The Power of the Right Software Licensing & Pricing Models
One of the inherent dichotomies for software vendors exploring new pricing models is: Who do you talk to? The common response is “Discuss this with your existing customers – they know best” There’s only one problem with that. Your existing customers have already most likely validated your current licensing processes – via the act of purchasing your software. To put it another way, when they looked at your pricing and licensing models they most likely found them to be agreeable enough (or at least not a big enough impediment) to moving forward.
The risk then as you explore new software licensing and pricing models is that you poll your existing customers only. While they’re an important constituent they should not be the only constituent. You need to look at the potential customers who did not buy your solution. Find out why they decided to go in another direction.
Easier said than done of course. If you’re the incumbent or a very large player in your space there might be another way you can go about finding some of these answers. What are the smaller more nimble competitors doing? Too often large incumbent’s immediate reaction is to dismiss much smaller competitors as “low price leaders” picking up the scraps. Even if there is truth to that you might be missing some important data points.

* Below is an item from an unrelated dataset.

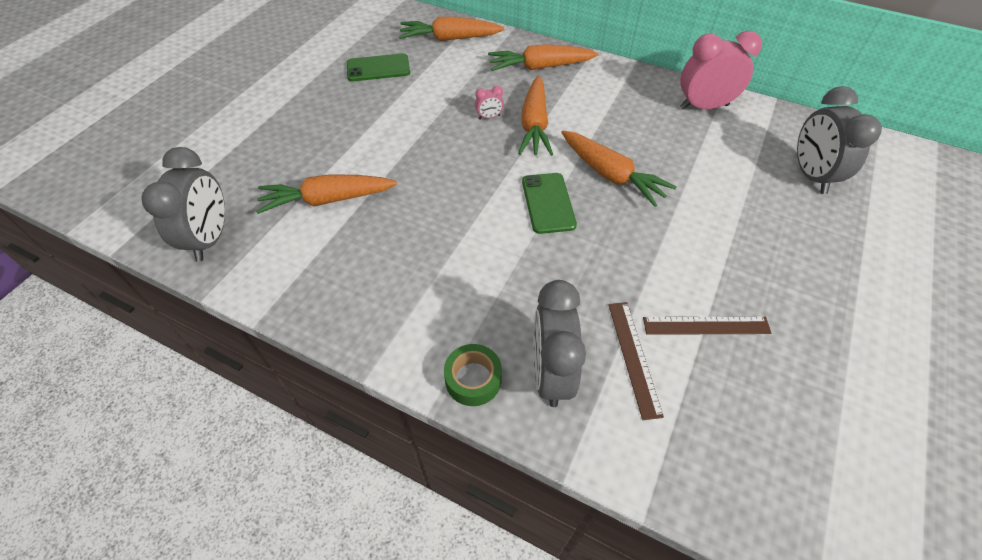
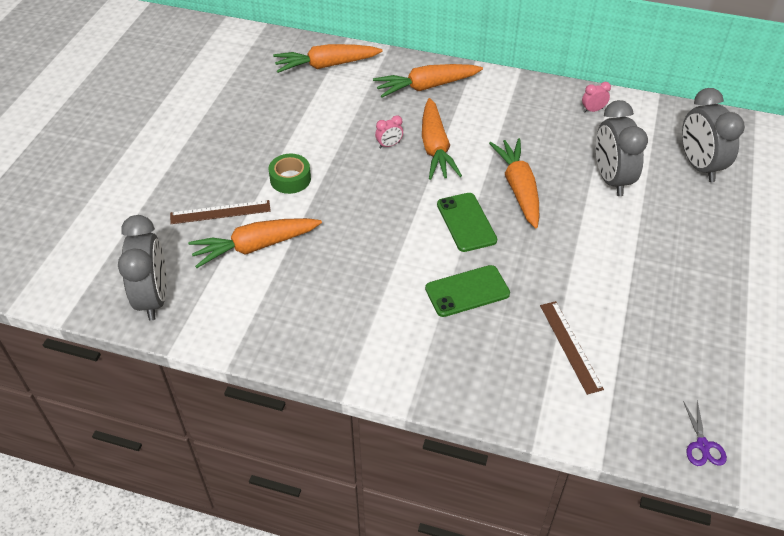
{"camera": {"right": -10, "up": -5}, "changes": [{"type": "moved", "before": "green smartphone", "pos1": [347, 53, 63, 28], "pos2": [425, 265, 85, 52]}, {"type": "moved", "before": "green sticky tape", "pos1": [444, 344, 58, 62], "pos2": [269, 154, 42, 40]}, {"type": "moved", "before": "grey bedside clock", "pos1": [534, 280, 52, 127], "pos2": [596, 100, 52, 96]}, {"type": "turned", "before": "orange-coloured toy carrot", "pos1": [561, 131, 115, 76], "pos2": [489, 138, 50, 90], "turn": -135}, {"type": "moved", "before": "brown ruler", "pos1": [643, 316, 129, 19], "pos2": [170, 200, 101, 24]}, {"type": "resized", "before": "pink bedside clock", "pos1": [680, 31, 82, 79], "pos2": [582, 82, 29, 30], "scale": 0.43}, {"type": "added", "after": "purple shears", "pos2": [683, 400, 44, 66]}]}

Firstly, start ups/new companies typically don’t have legacy pricing structures or SOX compliance issues. That fact, combined with the need to utilize their nimbleness to offset your entrenched position, means that they can listen and react much more effectively to their prospects.
If your small start up simply mirrors your licensing and pricing strategies then you’re either on the right track or they’re not very imaginative. If however, they’re pricing and delivering it in a significantly different fashion to you and they’re starting to build a customer base you might have the answer you need right there.
As an example from a few years back, I once knew a large company that dismissed a start up because it priced a product at 50% of their established product. The sales manager for the team that lost those deals dug a little deeper and called the prospects that they had lost. It turns out price was not the issue. The smaller company allowed them to download the application with no question, utilize a 30 day key and then buy the solution in 1 – 4 modules. The larger company had no ESD, only allowed a 30 day key upon stringent sales qualification and wouldn’t modularize their pricing model. This sales manager said “By the time we showed up we were really almost selling against an incumbent” – which every one knows is a more difficult sale.
Again, the message is that some navel gazing is helpful. However, ensure that you look outside your known universe as chances are there are telltale signs in the marketplace for where your customers want you to go.